高雄本社(写真)と台北事務所の2拠点体制
台湾日産化学股份有限公司は半導体リソグラフィー材料を手がけ、なかでも反射防止膜(BARC)とEUV(極紫外線)下層膜は現地でトップシェアを握る。一方でディスプレイ材料についても液晶パネル用の配向膜でトップメーカーの顔を持つ。拡大する台湾半導体市場のニーズを捉えつつ、ディスプレイではITや車載など高付加価値パネルの需要を取り込み、収益の最大化を図る。
足元の業績は好調だ。昨年度に続き、今年度も過去最高を更新する見通し。牽引役は半導体材料。EUVの最先端市場の拡大に加え、レガシー市場も回復基調をたどっており、BARCやEUV下層膜の拡販が進む。
加藤雅一 総経理
シリコンハードマスク、スピンオンカーボンといった多層材料も堅調だ。BARCやEUV下層膜といったレジスト下層膜とセットで提案し、さまざまな顧客ニーズに対応している。

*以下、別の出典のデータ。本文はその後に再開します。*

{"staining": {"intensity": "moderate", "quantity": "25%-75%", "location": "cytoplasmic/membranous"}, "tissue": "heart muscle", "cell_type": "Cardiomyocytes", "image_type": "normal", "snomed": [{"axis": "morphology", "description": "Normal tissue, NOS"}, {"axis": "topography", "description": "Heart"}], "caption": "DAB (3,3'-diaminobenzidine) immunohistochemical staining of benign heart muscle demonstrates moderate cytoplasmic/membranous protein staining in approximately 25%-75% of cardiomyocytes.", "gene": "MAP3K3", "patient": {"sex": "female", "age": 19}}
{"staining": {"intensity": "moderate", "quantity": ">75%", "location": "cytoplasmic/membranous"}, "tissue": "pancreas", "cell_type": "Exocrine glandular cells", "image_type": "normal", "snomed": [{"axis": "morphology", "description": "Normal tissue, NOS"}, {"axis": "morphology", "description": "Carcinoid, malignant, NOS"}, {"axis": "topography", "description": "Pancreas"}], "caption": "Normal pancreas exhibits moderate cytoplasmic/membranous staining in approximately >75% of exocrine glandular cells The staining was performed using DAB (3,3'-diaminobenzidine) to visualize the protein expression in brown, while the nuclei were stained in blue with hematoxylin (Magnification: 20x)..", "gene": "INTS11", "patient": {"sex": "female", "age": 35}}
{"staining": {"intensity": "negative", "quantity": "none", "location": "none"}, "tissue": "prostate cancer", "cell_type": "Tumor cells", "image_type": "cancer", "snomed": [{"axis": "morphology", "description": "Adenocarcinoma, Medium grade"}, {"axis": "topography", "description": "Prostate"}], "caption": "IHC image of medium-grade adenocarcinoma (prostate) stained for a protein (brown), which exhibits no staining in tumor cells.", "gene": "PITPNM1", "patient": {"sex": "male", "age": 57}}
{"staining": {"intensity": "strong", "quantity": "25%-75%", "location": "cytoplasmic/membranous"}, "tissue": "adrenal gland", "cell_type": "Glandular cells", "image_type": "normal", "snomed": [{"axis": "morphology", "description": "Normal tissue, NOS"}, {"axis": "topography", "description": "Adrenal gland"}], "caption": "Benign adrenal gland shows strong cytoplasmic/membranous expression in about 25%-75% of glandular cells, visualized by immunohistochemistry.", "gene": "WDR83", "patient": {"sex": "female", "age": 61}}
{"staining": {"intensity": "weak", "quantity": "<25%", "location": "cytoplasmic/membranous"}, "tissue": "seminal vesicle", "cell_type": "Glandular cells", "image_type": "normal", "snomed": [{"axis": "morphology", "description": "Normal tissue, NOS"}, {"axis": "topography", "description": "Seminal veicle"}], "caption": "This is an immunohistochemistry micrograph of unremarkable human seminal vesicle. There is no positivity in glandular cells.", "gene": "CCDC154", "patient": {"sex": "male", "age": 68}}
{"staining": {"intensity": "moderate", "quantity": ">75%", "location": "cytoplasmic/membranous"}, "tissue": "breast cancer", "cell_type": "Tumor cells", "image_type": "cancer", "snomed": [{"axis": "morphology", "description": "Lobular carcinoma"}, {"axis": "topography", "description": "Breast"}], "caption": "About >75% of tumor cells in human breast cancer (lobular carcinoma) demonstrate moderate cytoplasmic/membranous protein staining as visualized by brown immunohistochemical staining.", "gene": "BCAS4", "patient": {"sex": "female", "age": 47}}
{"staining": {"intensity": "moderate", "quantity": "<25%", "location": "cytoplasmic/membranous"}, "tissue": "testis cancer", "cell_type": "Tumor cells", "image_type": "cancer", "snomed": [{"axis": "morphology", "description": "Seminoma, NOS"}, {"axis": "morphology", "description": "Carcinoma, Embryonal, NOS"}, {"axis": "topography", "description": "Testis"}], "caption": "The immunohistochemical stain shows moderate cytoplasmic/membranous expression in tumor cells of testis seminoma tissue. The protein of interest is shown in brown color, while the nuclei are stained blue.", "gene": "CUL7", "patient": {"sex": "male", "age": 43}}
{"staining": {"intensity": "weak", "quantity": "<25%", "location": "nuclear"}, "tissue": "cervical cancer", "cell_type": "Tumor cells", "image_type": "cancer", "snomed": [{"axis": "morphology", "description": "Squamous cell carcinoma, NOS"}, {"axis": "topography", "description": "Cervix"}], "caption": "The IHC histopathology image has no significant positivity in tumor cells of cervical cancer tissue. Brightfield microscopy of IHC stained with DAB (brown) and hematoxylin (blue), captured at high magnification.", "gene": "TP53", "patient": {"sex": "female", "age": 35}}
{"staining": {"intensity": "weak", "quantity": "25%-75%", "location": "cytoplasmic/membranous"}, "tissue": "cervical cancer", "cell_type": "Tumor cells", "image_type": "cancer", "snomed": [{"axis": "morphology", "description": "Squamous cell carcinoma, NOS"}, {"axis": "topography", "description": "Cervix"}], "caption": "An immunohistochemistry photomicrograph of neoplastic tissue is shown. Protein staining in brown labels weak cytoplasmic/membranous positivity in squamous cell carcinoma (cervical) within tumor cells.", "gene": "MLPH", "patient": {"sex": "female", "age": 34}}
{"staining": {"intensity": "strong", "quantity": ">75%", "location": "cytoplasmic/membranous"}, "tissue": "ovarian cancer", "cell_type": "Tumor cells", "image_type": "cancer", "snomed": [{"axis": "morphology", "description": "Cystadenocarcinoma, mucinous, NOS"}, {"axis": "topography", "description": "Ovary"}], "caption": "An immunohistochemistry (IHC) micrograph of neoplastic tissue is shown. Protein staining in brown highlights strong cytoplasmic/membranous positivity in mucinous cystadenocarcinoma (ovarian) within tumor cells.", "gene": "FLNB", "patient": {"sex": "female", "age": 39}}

後工程では仮貼り材料が軌道に乗っており、広帯域メモリー(HBM)の薄化工程で引き合いが強まっている。同社は液状の仮貼り材料を手がけ、競合のテープに比べてさまざまな機能を付与できるメリットを生かし、需要を取り込んでいく。
後工程材料では仮貼り材料に続く柱として「異物除去膜」を育成する。プロセス上で発生した異物が異物除去膜内に取り込まれ、クリーニング時に同時に除去されることで残渣を抑制する。主に先端の次世代パッケージに用いられており、台湾での実績化をテコにグローバルに展開していく。
ディスプレイ材料は配向膜でトップシェアを維持する考え。台湾パネル市場は厳しい状況にあるが「こうした環境下であっても高コントラスト化、低周波駆動、ESG対応などの高機能材料開発を加速し、トップシェアを堅持する」(加藤雅一総経理)。高雄のR&D拠点で評価・分析装置の拡充を進めており、スピーディーな開発体制でハイエンドの配向膜を開発し、モニターや車載などの需要を取り込む。並行して拡張現実(AR)/仮想現実(VR)といった新市場向けの材料提案も強化していく。